Dataset items:

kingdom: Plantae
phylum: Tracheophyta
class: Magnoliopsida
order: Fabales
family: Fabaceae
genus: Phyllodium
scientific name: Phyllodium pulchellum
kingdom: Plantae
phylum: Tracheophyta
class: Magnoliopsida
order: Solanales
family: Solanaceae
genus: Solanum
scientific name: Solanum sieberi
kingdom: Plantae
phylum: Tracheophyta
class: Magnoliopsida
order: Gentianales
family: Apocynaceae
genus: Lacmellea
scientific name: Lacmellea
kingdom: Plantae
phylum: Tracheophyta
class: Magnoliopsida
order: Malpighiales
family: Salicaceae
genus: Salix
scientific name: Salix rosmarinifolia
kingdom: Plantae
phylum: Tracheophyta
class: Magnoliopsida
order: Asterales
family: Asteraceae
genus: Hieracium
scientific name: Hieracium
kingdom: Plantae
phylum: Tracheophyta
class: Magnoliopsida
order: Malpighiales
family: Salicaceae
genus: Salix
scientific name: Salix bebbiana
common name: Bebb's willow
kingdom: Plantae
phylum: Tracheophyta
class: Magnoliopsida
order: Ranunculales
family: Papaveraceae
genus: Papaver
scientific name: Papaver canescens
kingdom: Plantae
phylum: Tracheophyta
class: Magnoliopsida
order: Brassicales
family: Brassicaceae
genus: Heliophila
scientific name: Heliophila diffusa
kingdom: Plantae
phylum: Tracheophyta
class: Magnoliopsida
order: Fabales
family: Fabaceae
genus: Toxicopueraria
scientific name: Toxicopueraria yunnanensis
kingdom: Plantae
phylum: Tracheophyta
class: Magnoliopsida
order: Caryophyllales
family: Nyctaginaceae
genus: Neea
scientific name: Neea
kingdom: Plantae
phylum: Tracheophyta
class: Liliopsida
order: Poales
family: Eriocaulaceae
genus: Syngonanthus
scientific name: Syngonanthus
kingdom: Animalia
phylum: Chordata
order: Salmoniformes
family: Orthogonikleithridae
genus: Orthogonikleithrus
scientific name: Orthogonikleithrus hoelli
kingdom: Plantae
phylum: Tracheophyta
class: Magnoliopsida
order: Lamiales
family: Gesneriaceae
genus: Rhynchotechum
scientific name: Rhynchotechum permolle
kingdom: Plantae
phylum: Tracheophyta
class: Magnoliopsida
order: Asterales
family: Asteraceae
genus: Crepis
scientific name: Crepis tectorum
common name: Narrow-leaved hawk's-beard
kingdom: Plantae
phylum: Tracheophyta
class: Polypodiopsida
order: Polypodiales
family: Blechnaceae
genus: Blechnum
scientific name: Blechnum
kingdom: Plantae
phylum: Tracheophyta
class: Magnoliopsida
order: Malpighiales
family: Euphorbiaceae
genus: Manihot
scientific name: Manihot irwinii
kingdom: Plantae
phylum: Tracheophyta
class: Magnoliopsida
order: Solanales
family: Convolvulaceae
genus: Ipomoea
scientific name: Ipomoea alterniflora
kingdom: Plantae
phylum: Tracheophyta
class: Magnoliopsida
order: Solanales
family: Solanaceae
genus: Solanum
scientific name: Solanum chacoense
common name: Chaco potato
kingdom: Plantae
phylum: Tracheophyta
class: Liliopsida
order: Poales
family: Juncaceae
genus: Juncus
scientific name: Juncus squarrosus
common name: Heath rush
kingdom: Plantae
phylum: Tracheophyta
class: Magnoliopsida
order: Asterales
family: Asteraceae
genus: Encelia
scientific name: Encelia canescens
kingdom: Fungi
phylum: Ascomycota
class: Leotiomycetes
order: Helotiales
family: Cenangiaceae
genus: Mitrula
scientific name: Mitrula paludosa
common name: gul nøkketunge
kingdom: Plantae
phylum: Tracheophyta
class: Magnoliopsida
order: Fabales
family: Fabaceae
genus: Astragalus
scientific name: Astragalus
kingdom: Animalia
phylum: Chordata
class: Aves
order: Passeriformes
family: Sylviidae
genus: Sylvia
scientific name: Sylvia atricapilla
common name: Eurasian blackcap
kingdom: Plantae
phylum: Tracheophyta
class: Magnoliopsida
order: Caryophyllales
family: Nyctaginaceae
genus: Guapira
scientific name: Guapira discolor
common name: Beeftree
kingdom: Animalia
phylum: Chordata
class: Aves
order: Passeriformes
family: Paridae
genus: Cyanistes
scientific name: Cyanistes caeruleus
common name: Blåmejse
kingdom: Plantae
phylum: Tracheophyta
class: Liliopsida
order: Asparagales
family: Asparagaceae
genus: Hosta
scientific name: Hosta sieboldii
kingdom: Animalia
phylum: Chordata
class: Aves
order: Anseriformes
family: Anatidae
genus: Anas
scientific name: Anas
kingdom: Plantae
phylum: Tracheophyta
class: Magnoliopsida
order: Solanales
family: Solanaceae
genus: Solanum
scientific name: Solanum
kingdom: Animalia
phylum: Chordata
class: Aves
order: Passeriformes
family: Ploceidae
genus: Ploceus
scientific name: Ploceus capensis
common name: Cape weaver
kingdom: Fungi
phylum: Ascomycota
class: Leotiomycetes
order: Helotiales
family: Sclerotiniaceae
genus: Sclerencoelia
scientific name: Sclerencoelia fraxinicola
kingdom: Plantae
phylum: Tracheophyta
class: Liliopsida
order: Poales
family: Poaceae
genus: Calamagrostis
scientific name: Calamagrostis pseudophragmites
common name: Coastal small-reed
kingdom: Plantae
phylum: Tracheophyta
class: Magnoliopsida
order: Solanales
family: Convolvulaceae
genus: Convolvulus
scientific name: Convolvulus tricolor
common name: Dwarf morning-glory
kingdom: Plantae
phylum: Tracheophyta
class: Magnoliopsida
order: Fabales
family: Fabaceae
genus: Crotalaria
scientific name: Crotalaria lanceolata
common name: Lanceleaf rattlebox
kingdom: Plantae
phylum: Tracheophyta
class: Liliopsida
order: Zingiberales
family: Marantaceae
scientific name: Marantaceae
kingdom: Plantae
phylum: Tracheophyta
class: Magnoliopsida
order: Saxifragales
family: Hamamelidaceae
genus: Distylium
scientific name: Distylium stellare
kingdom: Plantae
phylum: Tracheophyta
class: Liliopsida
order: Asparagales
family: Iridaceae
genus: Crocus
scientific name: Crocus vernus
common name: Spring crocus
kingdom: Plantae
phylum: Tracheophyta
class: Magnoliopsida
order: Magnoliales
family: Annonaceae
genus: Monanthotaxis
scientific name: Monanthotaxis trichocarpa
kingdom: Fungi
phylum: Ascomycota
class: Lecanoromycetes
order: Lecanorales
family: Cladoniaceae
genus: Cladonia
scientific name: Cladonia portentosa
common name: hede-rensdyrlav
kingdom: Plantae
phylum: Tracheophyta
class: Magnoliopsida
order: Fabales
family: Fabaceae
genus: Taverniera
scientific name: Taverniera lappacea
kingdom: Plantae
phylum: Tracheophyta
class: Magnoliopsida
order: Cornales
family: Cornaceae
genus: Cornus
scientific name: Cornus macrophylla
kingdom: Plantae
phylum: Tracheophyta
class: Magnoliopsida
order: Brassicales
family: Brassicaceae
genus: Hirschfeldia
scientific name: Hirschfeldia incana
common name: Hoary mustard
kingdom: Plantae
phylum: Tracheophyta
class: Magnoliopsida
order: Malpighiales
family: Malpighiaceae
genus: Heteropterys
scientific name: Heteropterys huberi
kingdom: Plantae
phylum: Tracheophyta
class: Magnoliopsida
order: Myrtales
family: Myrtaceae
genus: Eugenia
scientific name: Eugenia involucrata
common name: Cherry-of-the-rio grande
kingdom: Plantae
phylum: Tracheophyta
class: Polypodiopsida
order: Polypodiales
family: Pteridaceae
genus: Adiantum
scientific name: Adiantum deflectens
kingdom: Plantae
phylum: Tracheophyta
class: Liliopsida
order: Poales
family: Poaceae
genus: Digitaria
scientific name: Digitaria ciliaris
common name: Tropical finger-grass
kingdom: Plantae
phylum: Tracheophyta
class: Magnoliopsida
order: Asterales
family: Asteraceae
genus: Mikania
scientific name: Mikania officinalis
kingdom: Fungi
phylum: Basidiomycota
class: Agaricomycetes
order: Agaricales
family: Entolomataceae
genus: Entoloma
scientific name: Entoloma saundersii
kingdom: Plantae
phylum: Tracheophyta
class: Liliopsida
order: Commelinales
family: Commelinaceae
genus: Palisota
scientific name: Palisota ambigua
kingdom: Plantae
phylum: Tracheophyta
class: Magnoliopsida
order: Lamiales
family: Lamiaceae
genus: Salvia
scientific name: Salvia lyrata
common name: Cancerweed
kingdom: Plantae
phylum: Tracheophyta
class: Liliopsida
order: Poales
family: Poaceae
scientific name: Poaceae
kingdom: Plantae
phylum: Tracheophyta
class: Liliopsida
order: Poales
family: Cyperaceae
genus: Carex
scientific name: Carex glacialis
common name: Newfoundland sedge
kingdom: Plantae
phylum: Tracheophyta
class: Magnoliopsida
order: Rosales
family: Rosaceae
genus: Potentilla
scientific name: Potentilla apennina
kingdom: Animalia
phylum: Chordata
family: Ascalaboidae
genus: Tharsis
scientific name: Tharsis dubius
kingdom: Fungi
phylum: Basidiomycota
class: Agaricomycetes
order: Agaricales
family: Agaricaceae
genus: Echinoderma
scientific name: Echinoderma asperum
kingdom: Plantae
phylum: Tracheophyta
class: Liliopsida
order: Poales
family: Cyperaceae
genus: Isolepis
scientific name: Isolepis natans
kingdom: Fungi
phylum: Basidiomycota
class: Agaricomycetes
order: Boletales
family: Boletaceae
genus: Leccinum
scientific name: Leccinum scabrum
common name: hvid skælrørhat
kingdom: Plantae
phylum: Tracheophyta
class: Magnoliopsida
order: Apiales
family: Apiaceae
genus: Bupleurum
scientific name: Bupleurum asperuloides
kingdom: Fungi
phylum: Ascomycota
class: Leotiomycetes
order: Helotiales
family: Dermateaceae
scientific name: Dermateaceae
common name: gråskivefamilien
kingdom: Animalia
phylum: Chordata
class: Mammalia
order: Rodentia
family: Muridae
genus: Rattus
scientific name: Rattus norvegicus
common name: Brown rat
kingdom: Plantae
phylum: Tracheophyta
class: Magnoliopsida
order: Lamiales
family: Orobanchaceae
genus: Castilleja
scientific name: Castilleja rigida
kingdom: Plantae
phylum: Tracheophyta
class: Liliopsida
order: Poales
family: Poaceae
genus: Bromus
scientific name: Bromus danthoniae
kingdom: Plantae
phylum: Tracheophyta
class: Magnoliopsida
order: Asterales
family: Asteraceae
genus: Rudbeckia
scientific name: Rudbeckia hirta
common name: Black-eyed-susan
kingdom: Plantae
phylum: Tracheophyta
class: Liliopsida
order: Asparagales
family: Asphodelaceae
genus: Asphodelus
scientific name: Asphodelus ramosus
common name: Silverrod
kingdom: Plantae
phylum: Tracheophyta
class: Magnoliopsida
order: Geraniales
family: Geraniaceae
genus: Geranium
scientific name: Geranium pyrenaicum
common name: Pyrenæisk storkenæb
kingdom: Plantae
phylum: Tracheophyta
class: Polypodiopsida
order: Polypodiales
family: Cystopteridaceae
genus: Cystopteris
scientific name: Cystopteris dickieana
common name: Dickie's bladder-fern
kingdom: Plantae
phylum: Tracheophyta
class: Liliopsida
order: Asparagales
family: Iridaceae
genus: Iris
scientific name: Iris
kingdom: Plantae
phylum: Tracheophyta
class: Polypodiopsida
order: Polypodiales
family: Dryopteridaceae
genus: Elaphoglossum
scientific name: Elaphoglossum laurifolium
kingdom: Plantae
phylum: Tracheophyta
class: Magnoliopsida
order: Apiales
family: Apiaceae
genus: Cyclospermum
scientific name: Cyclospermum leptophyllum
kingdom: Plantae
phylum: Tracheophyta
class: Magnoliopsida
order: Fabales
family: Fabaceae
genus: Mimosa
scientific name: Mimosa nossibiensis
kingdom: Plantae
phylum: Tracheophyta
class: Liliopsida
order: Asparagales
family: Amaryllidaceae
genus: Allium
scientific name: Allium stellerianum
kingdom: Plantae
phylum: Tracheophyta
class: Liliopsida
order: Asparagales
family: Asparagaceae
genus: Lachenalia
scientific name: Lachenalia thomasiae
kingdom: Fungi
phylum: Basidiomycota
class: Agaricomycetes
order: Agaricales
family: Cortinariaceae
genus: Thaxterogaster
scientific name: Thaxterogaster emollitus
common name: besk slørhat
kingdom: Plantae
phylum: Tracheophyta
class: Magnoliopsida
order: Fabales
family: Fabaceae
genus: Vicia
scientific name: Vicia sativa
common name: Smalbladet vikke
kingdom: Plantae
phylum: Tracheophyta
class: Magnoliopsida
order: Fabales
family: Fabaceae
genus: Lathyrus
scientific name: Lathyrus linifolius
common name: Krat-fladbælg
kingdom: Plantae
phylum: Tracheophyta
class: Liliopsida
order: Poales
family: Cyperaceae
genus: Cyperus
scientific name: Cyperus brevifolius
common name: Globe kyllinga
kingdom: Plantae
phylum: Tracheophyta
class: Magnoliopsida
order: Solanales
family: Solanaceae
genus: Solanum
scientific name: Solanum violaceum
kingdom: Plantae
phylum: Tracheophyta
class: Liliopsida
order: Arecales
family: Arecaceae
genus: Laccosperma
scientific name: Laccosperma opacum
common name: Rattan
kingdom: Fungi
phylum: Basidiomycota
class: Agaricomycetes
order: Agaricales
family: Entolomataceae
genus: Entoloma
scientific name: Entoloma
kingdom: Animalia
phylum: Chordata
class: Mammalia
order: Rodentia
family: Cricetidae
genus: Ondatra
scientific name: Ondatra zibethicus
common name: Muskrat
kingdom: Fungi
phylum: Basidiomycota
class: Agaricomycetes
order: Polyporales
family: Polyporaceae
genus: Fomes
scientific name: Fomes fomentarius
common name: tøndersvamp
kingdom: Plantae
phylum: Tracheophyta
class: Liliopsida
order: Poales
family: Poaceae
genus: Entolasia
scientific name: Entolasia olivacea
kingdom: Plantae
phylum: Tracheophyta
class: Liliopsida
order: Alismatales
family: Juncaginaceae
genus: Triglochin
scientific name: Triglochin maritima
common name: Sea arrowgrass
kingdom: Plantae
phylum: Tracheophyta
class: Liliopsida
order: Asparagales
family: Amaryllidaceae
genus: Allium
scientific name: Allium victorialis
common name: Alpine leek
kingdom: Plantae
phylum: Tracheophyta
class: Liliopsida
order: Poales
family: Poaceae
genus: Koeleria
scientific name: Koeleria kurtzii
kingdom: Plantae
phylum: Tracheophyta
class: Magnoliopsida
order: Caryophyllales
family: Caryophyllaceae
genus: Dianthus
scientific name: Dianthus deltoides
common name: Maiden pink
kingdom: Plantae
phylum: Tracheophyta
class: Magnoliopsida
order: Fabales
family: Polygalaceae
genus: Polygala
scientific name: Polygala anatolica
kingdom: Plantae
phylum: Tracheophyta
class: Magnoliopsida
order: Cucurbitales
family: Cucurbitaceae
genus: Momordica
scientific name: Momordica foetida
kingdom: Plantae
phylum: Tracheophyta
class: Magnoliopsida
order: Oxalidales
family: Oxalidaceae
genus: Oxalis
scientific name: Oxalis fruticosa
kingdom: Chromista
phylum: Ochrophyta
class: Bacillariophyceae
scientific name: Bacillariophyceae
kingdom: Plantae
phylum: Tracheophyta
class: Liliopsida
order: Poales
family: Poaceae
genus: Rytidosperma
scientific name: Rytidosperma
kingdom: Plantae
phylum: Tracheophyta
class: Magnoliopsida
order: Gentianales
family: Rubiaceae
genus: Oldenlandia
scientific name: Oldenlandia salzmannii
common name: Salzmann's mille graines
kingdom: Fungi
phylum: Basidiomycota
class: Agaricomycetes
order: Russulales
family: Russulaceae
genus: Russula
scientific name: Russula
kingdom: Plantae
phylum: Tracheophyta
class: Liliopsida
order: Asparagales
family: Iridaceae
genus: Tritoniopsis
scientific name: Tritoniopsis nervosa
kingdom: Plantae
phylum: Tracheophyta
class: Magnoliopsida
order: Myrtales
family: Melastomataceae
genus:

> **Aim of the task**: Copy out everything from the line containing "scientific name: Orthogonikleithrus hoelli" down to the line containing "scientific name: Solanum chacoense", and substitute "division" for "phylum" wherever it occurs, keeping all else the same.

> **Solution to this exercise**:
scientific name: Orthogonikleithrus hoelli
kingdom: Plantae
division: Tracheophyta
class: Magnoliopsida
order: Lamiales
family: Gesneriaceae
genus: Rhynchotechum
scientific name: Rhynchotechum permolle
kingdom: Plantae
division: Tracheophyta
class: Magnoliopsida
order: Asterales
family: Asteraceae
genus: Crepis
scientific name: Crepis tectorum
common name: Narrow-leaved hawk's-beard
kingdom: Plantae
division: Tracheophyta
class: Polypodiopsida
order: Polypodiales
family: Blechnaceae
genus: Blechnum
scientific name: Blechnum
kingdom: Plantae
division: Tracheophyta
class: Magnoliopsida
order: Malpighiales
family: Euphorbiaceae
genus: Manihot
scientific name: Manihot irwinii
kingdom: Plantae
division: Tracheophyta
class: Magnoliopsida
order: Solanales
family: Convolvulaceae
genus: Ipomoea
scientific name: Ipomoea alterniflora
kingdom: Plantae
division: Tracheophyta
class: Magnoliopsida
order: Solanales
family: Solanaceae
genus: Solanum
scientific name: Solanum chacoense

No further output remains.